Are labour markets just far more flexible than we had expected, perhaps assisted by government’s flexi-wage programme? Flexible labour markets make it easier to redefine roles as circumstances change. They also make it easier for firms to take a punt and find out whether someone who has spent over a decade as an airline steward might easily take on a very different role at a Covid-testing laboratory. But training to shift from hospitality to construction takes time.

Perhaps employment losses in tourism and hospitality disproportionately affected those on working-holiday visas, with less hit to the employment statistics? But even in that case, the loss of flow-on spending should still have been important.

Did the closed border mean more jobs for Kiwis? There are substantial problems with that account too. Migrant workers also buy things here. One usual story suggests migrants affect demand before supply. Those workers not spending on goods and services here should have meant less employment in the places where they would have spent money. And many workers from overseas are complements to local workers, enabling firms to hire more locals as well.

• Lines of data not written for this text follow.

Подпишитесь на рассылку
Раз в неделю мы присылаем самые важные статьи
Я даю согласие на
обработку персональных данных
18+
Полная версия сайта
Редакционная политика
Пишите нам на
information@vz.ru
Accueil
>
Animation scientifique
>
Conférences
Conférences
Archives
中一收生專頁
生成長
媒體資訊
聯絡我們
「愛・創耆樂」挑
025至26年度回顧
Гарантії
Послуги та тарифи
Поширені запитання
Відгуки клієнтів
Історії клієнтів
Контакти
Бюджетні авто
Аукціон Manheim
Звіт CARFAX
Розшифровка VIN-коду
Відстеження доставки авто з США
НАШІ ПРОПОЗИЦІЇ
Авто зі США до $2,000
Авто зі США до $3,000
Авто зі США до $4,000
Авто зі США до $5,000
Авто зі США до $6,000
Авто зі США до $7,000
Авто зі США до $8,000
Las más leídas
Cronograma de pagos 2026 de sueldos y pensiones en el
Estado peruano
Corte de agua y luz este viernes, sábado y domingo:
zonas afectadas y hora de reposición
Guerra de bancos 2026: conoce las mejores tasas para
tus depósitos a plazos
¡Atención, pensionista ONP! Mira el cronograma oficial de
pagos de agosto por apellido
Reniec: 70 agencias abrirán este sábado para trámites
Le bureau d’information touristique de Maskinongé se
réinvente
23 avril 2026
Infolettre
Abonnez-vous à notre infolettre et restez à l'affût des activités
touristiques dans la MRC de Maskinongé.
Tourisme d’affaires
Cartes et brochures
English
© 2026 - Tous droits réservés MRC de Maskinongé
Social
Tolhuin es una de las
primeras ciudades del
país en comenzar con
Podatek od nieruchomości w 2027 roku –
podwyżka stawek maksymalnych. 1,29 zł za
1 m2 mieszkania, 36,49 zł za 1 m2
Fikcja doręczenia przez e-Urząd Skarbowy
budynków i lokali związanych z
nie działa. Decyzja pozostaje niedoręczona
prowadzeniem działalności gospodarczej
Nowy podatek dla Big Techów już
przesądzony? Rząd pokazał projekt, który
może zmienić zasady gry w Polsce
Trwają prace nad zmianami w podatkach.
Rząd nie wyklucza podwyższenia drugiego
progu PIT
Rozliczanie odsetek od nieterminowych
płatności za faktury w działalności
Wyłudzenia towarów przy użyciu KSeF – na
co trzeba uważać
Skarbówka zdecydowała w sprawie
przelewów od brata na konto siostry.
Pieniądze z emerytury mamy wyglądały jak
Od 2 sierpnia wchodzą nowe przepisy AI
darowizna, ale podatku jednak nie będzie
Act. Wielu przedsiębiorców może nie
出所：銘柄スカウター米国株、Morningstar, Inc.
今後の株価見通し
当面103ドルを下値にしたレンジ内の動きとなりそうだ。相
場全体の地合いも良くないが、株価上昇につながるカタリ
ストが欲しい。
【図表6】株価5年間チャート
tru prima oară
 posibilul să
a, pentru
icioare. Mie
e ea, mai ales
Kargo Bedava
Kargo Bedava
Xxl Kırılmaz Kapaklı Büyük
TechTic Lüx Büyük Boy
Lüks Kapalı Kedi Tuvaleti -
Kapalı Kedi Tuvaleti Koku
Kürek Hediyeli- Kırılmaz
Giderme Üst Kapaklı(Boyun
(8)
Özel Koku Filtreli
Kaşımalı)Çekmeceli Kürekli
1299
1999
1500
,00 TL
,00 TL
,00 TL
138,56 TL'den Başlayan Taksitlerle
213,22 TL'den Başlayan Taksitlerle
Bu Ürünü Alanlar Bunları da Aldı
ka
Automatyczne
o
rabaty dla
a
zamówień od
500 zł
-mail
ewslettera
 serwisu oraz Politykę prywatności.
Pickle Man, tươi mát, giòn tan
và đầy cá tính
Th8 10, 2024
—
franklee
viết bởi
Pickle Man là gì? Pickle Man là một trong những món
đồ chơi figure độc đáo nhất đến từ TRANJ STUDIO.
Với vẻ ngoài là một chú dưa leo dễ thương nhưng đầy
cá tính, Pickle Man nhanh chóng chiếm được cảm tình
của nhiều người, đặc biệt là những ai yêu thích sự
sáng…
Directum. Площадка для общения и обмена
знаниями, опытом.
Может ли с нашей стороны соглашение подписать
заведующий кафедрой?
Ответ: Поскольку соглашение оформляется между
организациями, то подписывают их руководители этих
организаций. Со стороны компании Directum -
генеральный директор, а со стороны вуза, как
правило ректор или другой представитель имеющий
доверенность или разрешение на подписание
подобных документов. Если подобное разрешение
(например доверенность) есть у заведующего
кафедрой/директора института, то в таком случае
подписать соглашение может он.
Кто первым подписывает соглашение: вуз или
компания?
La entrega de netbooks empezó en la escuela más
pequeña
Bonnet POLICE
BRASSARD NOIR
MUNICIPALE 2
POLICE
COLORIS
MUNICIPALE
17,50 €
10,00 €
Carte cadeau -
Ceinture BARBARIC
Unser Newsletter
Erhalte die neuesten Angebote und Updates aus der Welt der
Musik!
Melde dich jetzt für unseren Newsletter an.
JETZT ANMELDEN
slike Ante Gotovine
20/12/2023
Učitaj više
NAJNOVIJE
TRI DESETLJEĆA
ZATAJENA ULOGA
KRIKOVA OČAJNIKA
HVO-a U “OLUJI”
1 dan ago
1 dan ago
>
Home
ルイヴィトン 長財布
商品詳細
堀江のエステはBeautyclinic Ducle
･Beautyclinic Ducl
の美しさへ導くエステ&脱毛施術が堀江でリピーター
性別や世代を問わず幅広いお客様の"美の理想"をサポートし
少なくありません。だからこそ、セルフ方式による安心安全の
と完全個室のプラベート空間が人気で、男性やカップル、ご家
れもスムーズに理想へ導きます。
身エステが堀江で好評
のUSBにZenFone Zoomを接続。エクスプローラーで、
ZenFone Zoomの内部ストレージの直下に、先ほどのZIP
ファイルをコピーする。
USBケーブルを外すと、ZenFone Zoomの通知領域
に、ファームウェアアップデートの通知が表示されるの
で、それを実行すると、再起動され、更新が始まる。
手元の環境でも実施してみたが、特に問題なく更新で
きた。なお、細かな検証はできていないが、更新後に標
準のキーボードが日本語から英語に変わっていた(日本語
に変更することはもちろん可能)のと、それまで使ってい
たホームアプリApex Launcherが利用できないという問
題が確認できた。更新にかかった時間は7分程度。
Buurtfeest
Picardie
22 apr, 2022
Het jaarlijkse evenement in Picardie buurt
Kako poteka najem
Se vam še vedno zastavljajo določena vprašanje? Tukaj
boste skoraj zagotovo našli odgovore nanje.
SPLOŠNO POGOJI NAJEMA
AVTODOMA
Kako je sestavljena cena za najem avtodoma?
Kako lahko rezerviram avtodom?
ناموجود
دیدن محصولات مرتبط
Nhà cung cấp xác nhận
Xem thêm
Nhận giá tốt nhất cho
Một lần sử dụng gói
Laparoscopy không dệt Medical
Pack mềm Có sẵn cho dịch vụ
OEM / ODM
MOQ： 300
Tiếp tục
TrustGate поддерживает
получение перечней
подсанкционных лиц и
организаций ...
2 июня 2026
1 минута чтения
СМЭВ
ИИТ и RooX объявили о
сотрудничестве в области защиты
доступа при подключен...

Or perhaps the real pain is still yet to come, as firms update expectations about how long it will be until the border can re-open safely.

Having a crystal-ball view into New Zealand’s employment statistics, a year ago, would not have shed any light on the Covid pandemic ahead. But a thorough dissection of those statistics could yet prove illuminating. It is wonderful that our predictions have thus far proved wrong, but it would be exceedingly helpful to really know why.